EffectInstance effect = EffectBuilder.create()
.shape(new CubeShape(2.0f, 4))
.translate(0, 1.0f, 0)
.rotate(0, 45, 0)
.particle(Particle.END_ROD)
.build();

Available builder shortcuts:

MethodAdds
translate(float x, float y, float z)TranslateTransform
translate(Vector3f translation)TranslateTransform
rotate(float yaw, float pitch, float roll)RotationTransform
rotate(Quaternionf rotation)RotationTransform
lookAtTarget()LookAtTransform
lookAtTarget(Vector3f localForwardAxis)LookAtTransform with a custom local forward axis

You can also add any Transform implementation directly.

builder.transform(new TranslateTransform(0, 1, 0));

Modifiers run after transforms and receive the whole PointBuffer.

EffectInstance effect = EffectBuilder.create()
.shape(new SphereShape(1.0f, 32))
.modifier((points, context) -> {
for (int i = points.size() - 1; i >= 0; i--) {
if (points.y(i) < 0) {
points.removeUnordered(i);
}
}
})
.particle(Particle.CRIT)
.build();

Use modifiers for effects that need to add, remove, reorder, or bulk-edit sampled points.

The simplest particle setup uses a Bukkit Particle.

EffectInstance effect = EffectBuilder.create()
.shape(new SphereShape(1.0f, 32))
.particle(Particle.FLAME)
.build();

Use ParticleSpec when you need count, offsets, extra, or particle data.
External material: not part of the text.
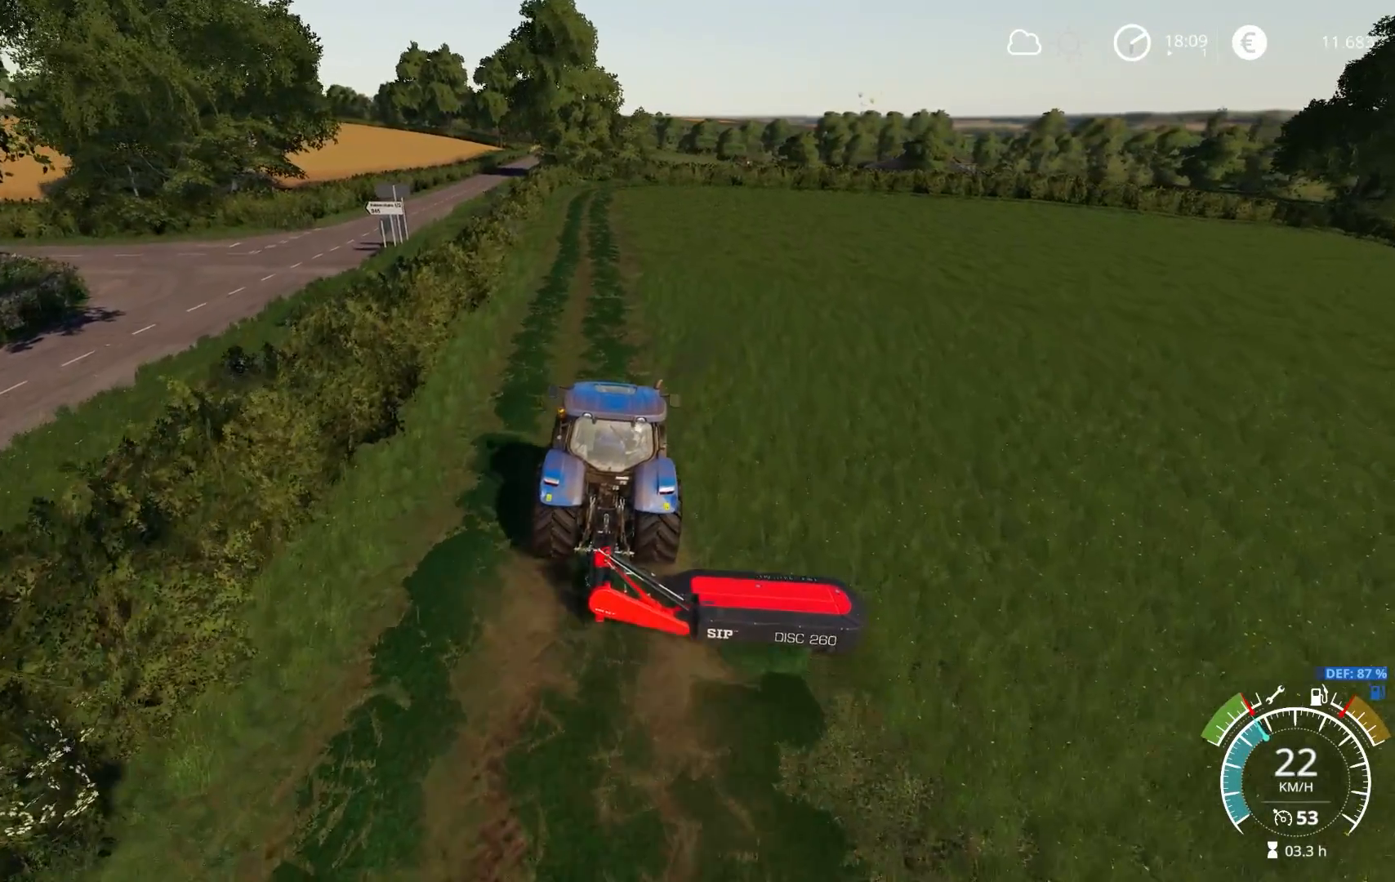
{"buttons": ["R2"], "left_stick": "center", "right_stick": "center", "events": [[217, "right_stick", "center"]]}
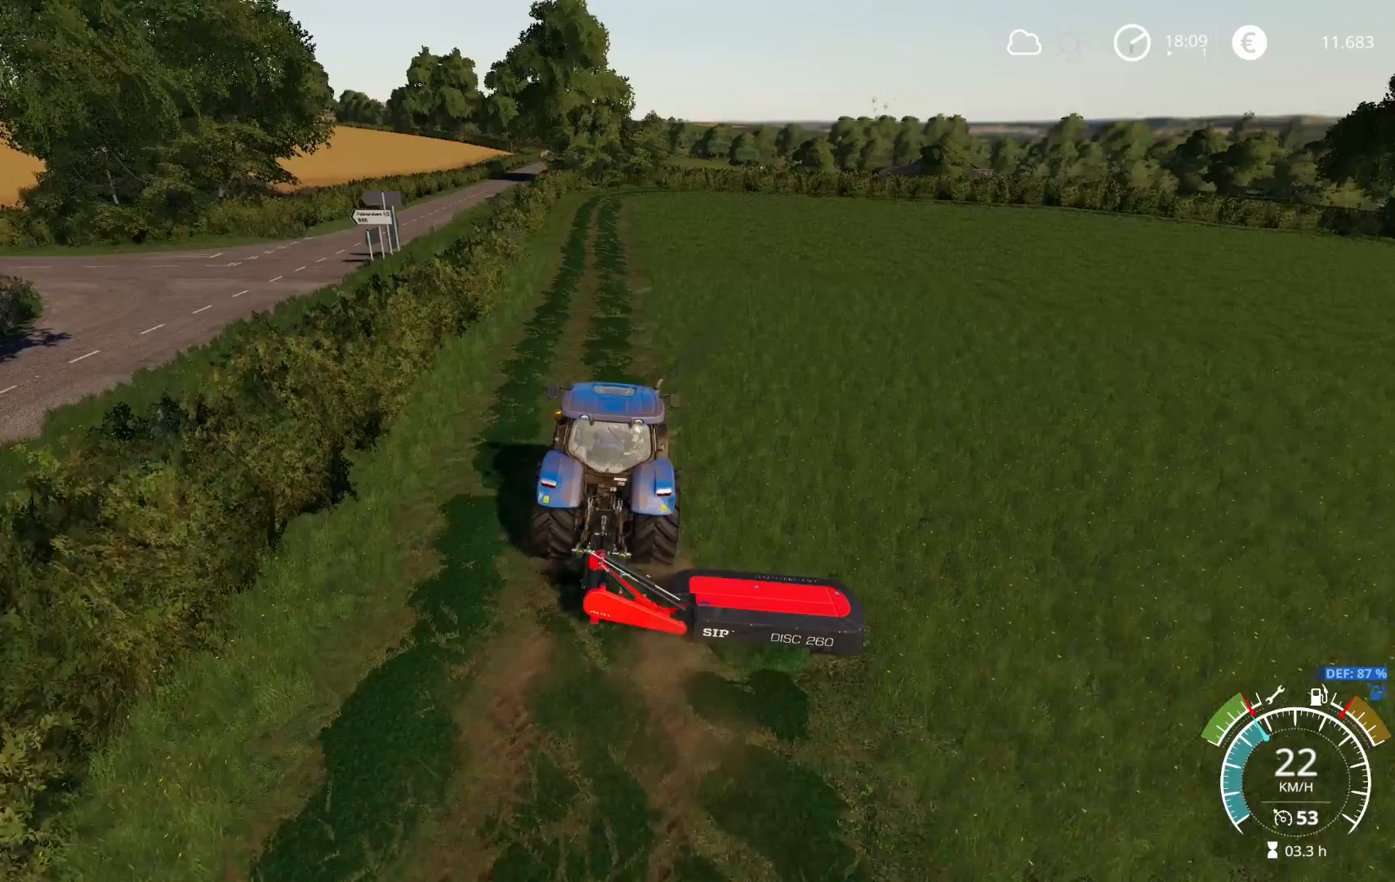
{"buttons": ["R2"], "left_stick": "center", "right_stick": "center", "events": [[217, "left_stick", "left"], [283, "left_stick", "center"]]}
ParticleSpec<Void> spec = new ParticleSpec<>(
Particle.FLAME,
3,
0.05,
0.05,
0.05,
0.0,
null
);
EffectInstance effect = EffectBuilder.create()
.shape(new SphereShape(1.0f, 32))
.particle(spec)
.build();

For advanced behavior, provide a custom ParticleEmitter.

You can render an effect directly without scheduling.

EffectContext context = new EffectContext(
origin.getWorld(),
origin,
target,
viewers,
0,
0,
0.0
);
effect.render(context);

Direct rendering creates fresh internal render state each call. For repeated rendering, prefer EffectExecutor, which reuses EffectRenderState for the running effect.